**Yapılacak İş:**
Lütfen aşağıdaki satırlarda "series" geçen her yeri "dataset" ile değiştir ve satırların geri kalanını hiç değiştirmeden yeniden yaz. Resimleri yanıta koyma.

* * * * * * * * *

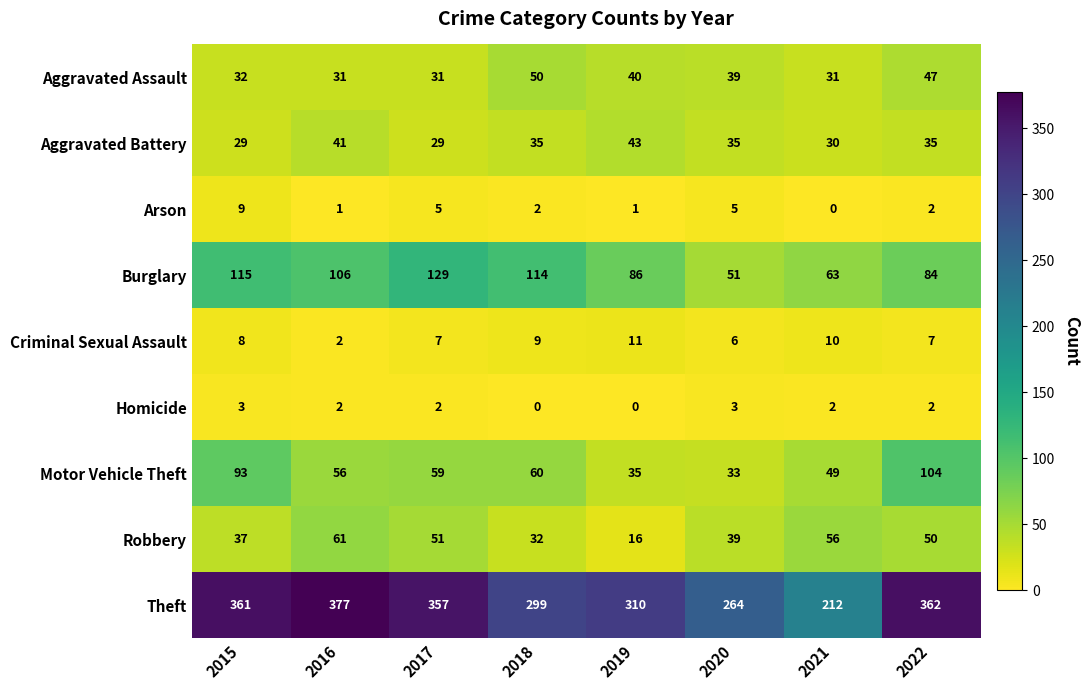

List the series in order of their peak value, highest first.

Theft, Burglary, Motor Vehicle Theft, Robbery, Aggravated Assault, Aggravated Battery, Criminal Sexual Assault, Arson, Homicide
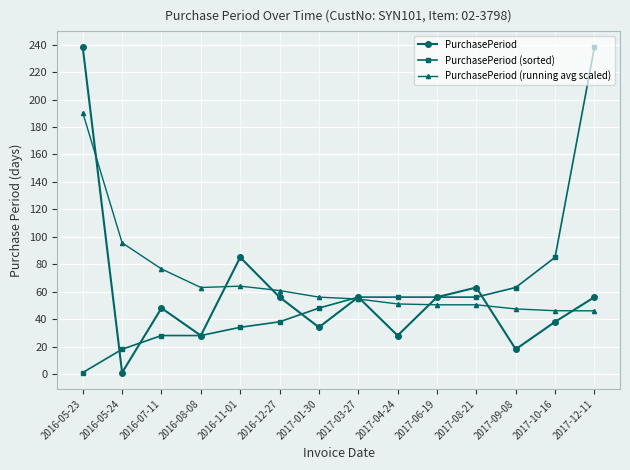

Is this an area chart (filled region under the line)?

No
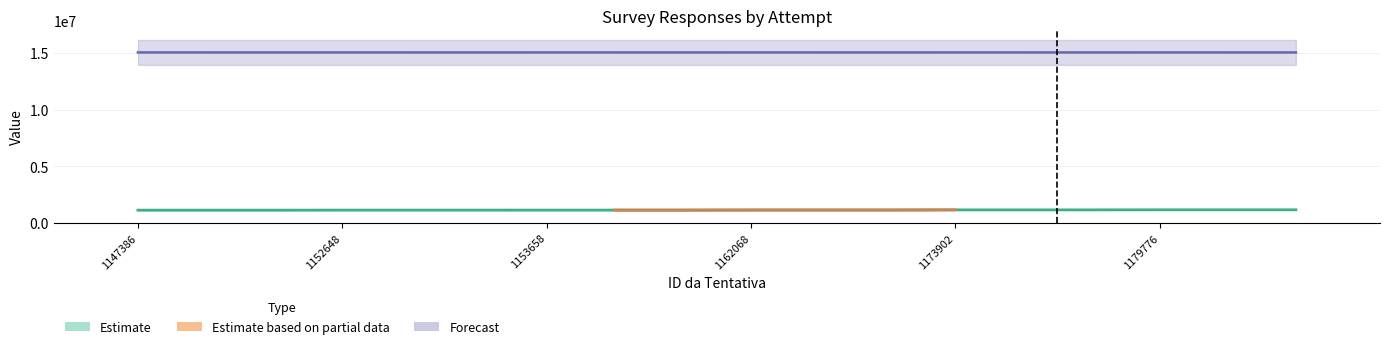

What is the difference between the ID da Tentativa values at 1147388 and 1179776?

32388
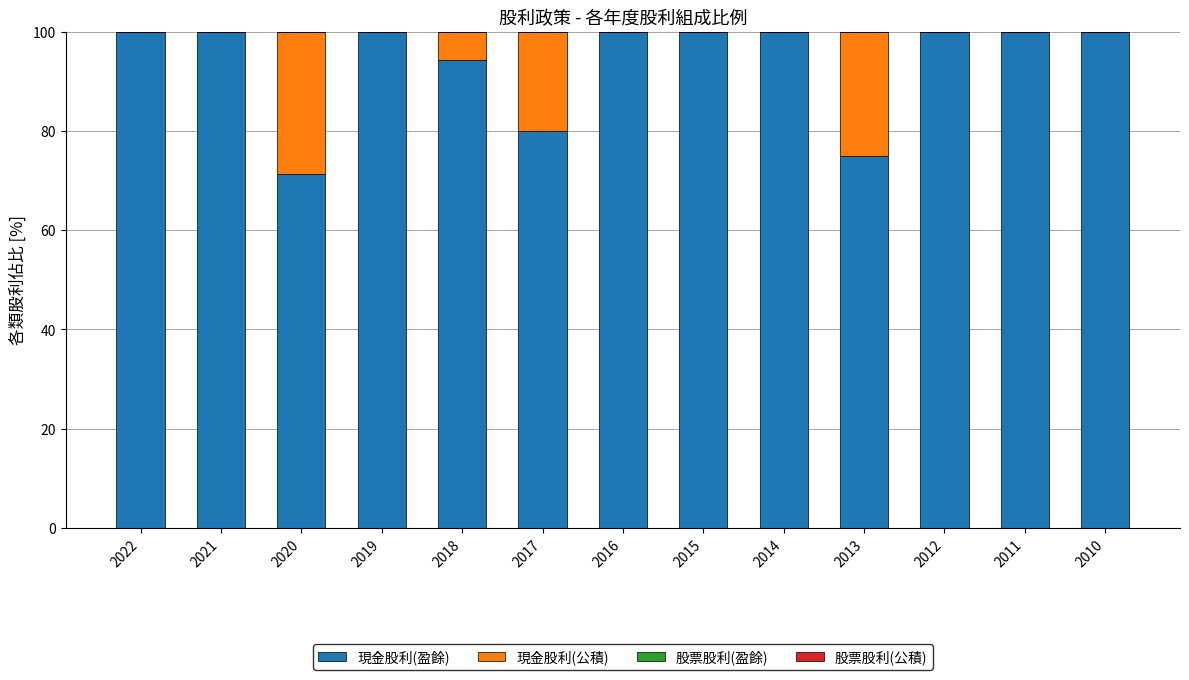

What is the highest value of the 現金股利(盈餘) series?

100.0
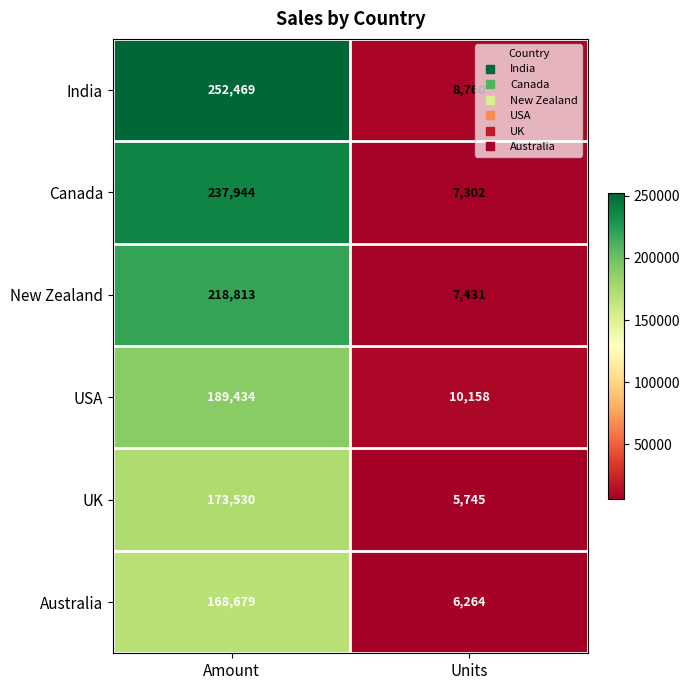

The UK series shows 1293 at Units. True or false?

False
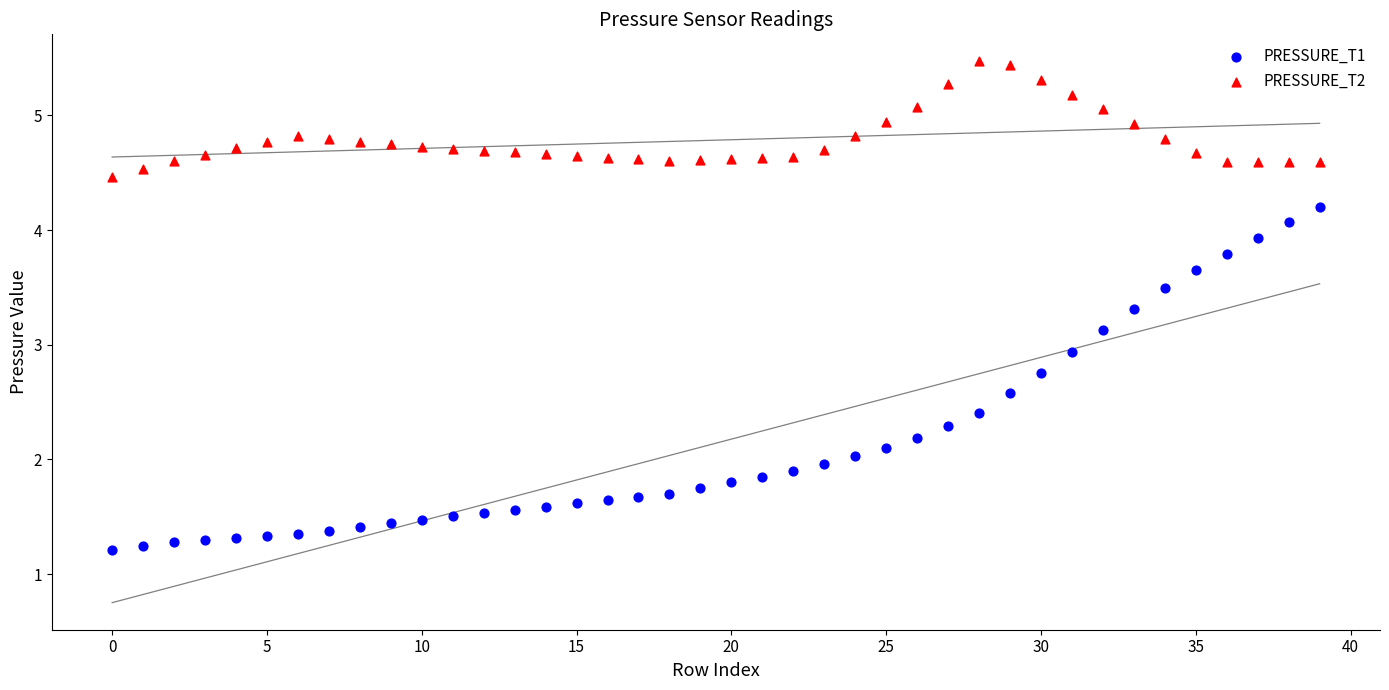

Across all data points, what is the range of Y values (max minus min)?

4.3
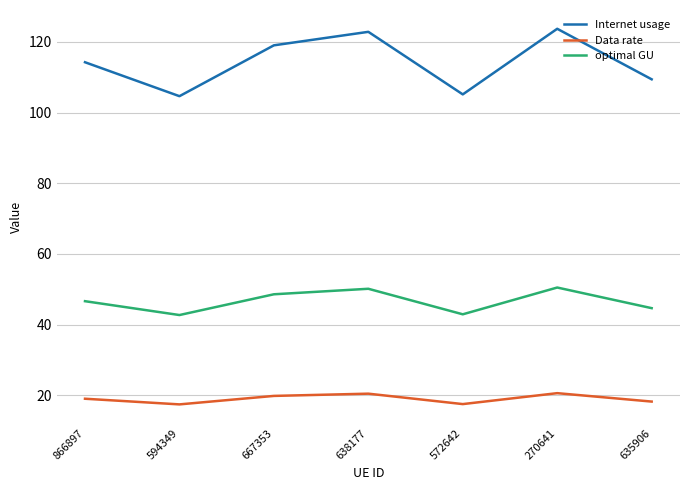

What is the total value across all series at 635906?

172.3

* * * * * * * * *

**Çıktı Aşağıda:**
List the dataset in order of their peak value, highest first.

Theft, Burglary, Motor Vehicle Theft, Robbery, Aggravated Assault, Aggravated Battery, Criminal Sexual Assault, Arson, Homicide

Is this an area chart (filled region under the line)?

No

What is the difference between the ID da Tentativa values at 1147388 and 1179776?

32388

What is the highest value of the 現金股利(盈餘) dataset?

100.0

The UK dataset shows 1293 at Units. True or false?

False

Across all data points, what is the range of Y values (max minus min)?

4.3

What is the total value across all dataset at 635906?

172.3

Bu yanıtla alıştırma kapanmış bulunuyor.